- **CONSIGNE**: Restituez toutes les lignes de la liste ci-dessous sous la forme d'un tableau JSON de chaînes, à raison d'une chaîne par ligne, en omettant les lignes vides. Ne reprenez pas les mentions d'images dans votre réponse.

- **SECTION DES DONNÉES**:
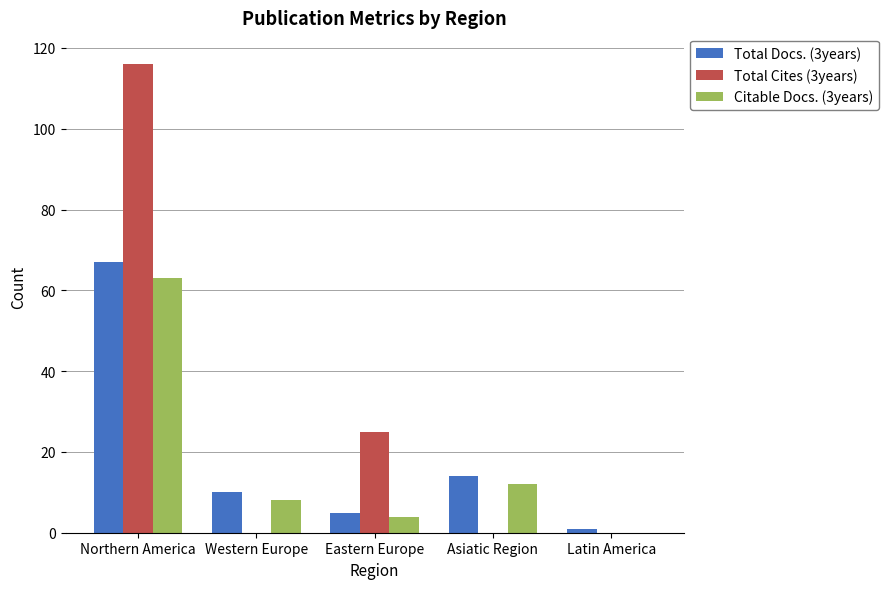

Reading left to right, extract all data points from this chart.

Total Docs. (3years): 67	10	5	14	1
Total Cites (3years): 116	0	25	0	0
Citable Docs. (3years): 63	8	4	12	0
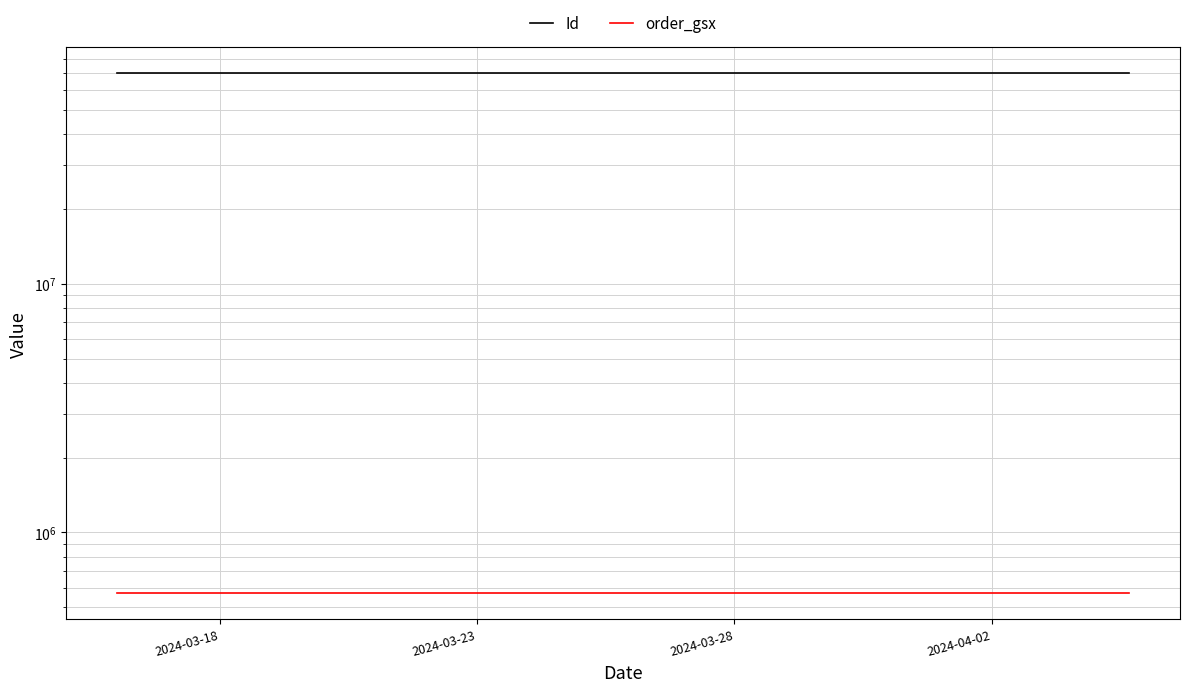

Reading right to left, list all the values displayed in this chart.

Id: 69869669	69869670	69869671	69869672	69869679	69869673	69869674	69869675	69869676	69869678	69869677	69869682	69869681	69869680
order_gsx: 568885	568885	568885	568885	568885	568885	568885	568885	568885	568885	568885	568885	568885	568885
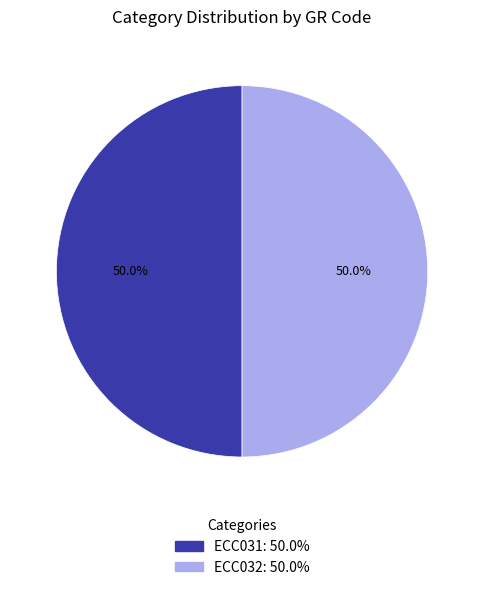

Approximately how many times larger is the value at ECC031 compared to ECC032?

1.0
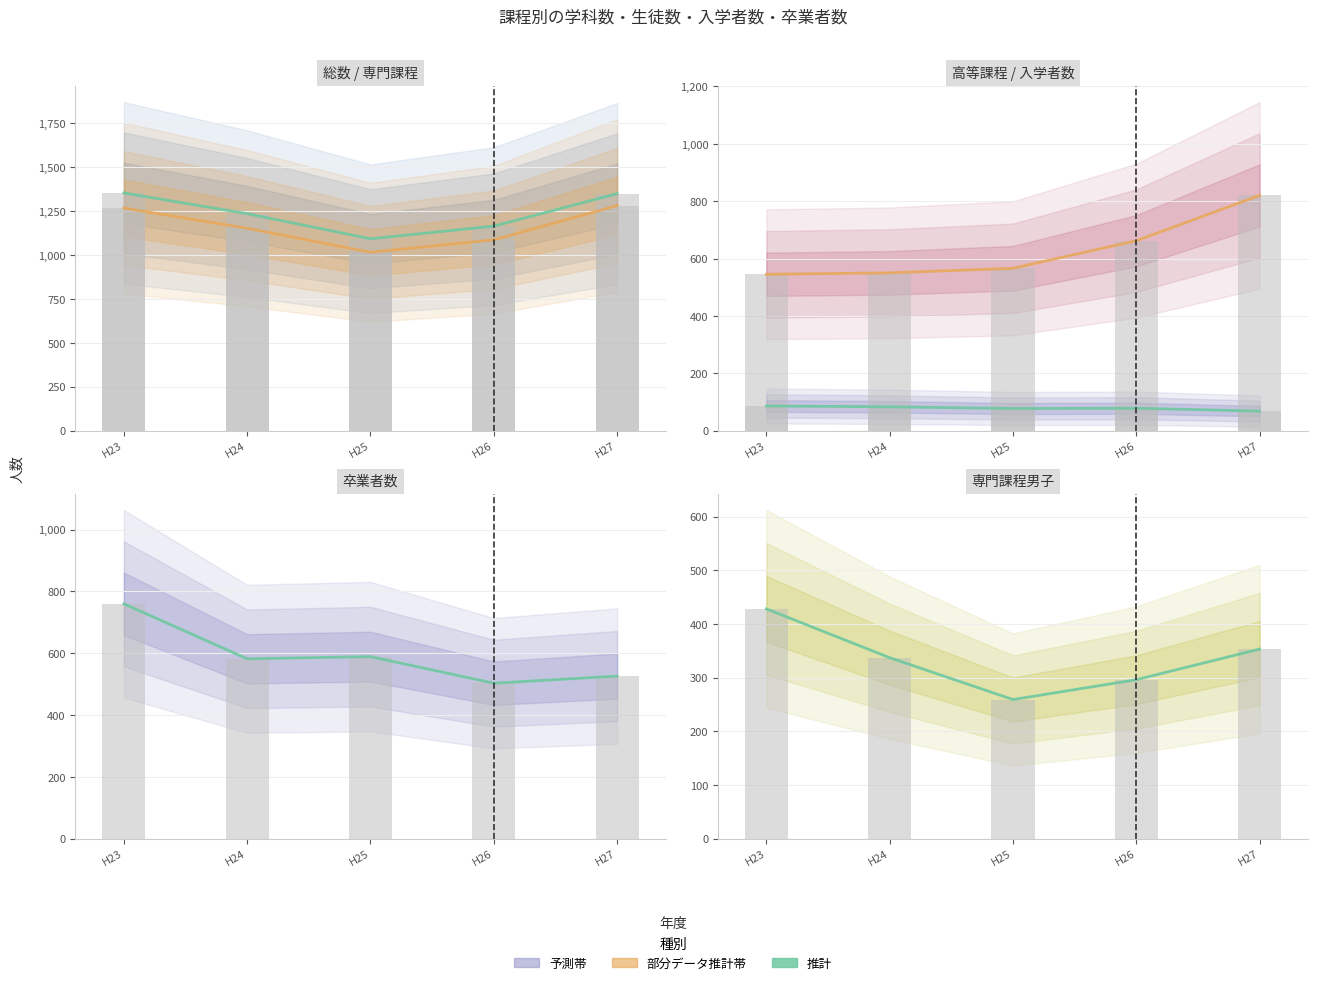

Reading left to right, transcribe all the data shown in this chart.

total_students: 1354	1236	1093	1165	1350
professional_students: 1268	1153	1016	1087	1282
high_school_students: 86	83	77	78	68
spring_entrants: 545	550	566	662	820
graduates: 760	582	589	503	526
professional_male: 428	337	259	296	353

- **RÉPONSE RÉDIGÉE**:
[
  "Reading left to right, extract all data points from this chart.",
  "Total Docs. (3years): 67\t10\t5\t14\t1",
  "Total Cites (3years): 116\t0\t25\t0\t0",
  "Citable Docs. (3years): 63\t8\t4\t12\t0",
  "Reading right to left, list all the values displayed in this chart.",
  "Id: 69869669\t69869670\t69869671\t69869672\t69869679\t69869673\t69869674\t69869675\t69869676\t69869678\t69869677\t69869682\t69869681\t69869680",
  "order_gsx: 568885\t568885\t568885\t568885\t568885\t568885\t568885\t568885\t568885\t568885\t568885\t568885\t568885\t568885",
  "Approximately how many times larger is the value at ECC031 compared to ECC032?",
  "1.0",
  "Reading left to right, transcribe all the data shown in this chart.",
  "total_students: 1354\t1236\t1093\t1165\t1350",
  "professional_students: 1268\t1153\t1016\t1087\t1282",
  "high_school_students: 86\t83\t77\t78\t68",
  "spring_entrants: 545\t550\t566\t662\t820",
  "graduates: 760\t582\t589\t503\t526",
  "professional_male: 428\t337\t259\t296\t353"
]